Records provided Block Start

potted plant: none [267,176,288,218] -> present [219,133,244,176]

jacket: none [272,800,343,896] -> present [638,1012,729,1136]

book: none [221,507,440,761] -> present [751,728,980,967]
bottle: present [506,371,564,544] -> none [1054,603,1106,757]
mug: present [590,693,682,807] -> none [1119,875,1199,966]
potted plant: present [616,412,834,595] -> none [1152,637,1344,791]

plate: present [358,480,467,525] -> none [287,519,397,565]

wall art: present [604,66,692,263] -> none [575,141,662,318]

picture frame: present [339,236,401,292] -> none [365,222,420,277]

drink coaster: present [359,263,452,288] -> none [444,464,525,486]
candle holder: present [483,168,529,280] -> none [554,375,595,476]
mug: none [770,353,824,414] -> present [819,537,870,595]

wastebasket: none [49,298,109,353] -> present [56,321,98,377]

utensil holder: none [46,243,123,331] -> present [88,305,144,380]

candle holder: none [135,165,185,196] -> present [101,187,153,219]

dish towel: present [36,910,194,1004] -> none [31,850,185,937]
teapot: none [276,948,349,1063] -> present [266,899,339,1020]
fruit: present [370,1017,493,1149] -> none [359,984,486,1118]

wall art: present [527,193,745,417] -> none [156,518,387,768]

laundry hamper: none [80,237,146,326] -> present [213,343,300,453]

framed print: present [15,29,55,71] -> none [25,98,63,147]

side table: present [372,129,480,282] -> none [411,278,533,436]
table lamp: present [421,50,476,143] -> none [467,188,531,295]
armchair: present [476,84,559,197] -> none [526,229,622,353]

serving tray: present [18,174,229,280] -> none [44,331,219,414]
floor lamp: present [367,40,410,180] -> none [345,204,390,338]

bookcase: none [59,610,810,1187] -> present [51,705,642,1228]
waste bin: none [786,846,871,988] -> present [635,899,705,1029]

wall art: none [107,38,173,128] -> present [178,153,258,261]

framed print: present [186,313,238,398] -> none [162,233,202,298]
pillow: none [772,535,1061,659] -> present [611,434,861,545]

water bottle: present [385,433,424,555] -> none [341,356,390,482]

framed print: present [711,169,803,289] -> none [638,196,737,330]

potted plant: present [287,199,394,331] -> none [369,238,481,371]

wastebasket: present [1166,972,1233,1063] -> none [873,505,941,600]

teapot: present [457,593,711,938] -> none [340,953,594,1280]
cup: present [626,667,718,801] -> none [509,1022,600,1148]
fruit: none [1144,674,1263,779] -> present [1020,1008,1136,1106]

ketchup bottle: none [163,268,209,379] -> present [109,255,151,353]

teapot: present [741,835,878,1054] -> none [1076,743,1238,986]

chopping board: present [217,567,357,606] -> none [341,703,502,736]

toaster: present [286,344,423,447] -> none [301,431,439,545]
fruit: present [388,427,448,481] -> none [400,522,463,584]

Records provided Block End

Exercise directions:
Find the string "print" in the material above. Then copy each line that has it.

Completed task:
framed print: present [15,29,55,71] -> none [25,98,63,147]
framed print: present [186,313,238,398] -> none [162,233,202,298]
framed print: present [711,169,803,289] -> none [638,196,737,330]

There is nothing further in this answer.